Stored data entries
◇ ◇ ◇ ◇ ◇ ◇ ◇
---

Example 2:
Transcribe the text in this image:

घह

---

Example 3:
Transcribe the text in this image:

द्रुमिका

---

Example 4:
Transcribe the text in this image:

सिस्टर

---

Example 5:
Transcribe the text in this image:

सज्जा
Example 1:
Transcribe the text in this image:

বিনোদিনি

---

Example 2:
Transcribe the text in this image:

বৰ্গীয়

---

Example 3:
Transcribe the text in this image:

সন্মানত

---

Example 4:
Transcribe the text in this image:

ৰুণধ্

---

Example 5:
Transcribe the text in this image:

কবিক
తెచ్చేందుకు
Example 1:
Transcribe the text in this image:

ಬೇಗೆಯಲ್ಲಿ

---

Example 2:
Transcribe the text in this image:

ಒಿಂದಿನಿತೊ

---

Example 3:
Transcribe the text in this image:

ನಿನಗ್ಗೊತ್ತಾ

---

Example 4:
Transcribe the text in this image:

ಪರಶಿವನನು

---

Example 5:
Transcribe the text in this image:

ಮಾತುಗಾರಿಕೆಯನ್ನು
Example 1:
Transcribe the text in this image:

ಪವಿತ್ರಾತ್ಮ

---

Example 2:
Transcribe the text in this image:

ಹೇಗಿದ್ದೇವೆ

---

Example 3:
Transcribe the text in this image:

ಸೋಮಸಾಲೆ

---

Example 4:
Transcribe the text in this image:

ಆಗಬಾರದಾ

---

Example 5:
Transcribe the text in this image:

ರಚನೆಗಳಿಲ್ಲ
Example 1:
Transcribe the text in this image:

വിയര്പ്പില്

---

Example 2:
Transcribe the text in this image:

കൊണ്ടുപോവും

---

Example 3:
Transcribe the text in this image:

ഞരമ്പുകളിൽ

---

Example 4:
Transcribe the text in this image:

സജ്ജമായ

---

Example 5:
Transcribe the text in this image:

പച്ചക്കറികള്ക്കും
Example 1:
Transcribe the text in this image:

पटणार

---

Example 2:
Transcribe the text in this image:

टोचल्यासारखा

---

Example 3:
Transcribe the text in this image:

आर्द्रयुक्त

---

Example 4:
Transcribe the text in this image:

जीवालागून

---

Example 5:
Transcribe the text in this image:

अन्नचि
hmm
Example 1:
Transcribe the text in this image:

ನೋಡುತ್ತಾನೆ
◇ ◇ ◇ ◇ ◇ ◇ ◇
**EXERCISE GOAL:**
Output all records exactly, with nothing added or dropped.

**ANSWER BELOW:**
---

Example 2:
Transcribe the text in this image:

घह

---

Example 3:
Transcribe the text in this image:

द्रुमिका

---

Example 4:
Transcribe the text in this image:

सिस्टर

---

Example 5:
Transcribe the text in this image:

सज्जा
Example 1:
Transcribe the text in this image:

বিনোদিনি

---

Example 2:
Transcribe the text in this image:

বৰ্গীয়

---

Example 3:
Transcribe the text in this image:

সন্মানত

---

Example 4:
Transcribe the text in this image:

ৰুণধ্

---

Example 5:
Transcribe the text in this image:

কবিক
తెచ్చేందుకు
Example 1:
Transcribe the text in this image:

ಬೇಗೆಯಲ್ಲಿ

---

Example 2:
Transcribe the text in this image:

ಒಿಂದಿನಿತೊ

---

Example 3:
Transcribe the text in this image:

ನಿನಗ್ಗೊತ್ತಾ

---

Example 4:
Transcribe the text in this image:

ಪರಶಿವನನು

---

Example 5:
Transcribe the text in this image:

ಮಾತುಗಾರಿಕೆಯನ್ನು
Example 1:
Transcribe the text in this image:

ಪವಿತ್ರಾತ್ಮ

---

Example 2:
Transcribe the text in this image:

ಹೇಗಿದ್ದೇವೆ

---

Example 3:
Transcribe the text in this image:

ಸೋಮಸಾಲೆ

---

Example 4:
Transcribe the text in this image:

ಆಗಬಾರದಾ

---

Example 5:
Transcribe the text in this image:

ರಚನೆಗಳಿಲ್ಲ
Example 1:
Transcribe the text in this image:

വിയര്പ്പില്

---

Example 2:
Transcribe the text in this image:

കൊണ്ടുപോവും

---

Example 3:
Transcribe the text in this image:

ഞരമ്പുകളിൽ

---

Example 4:
Transcribe the text in this image:

സജ്ജമായ

---

Example 5:
Transcribe the text in this image:

പച്ചക്കറികള്ക്കും
Example 1:
Transcribe the text in this image:

पटणार

---

Example 2:
Transcribe the text in this image:

टोचल्यासारखा

---

Example 3:
Transcribe the text in this image:

आर्द्रयुक्त

---

Example 4:
Transcribe the text in this image:

जीवालागून

---

Example 5:
Transcribe the text in this image:

अन्नचि
hmm
Example 1:
Transcribe the text in this image:

ನೋಡುತ್ತಾನೆ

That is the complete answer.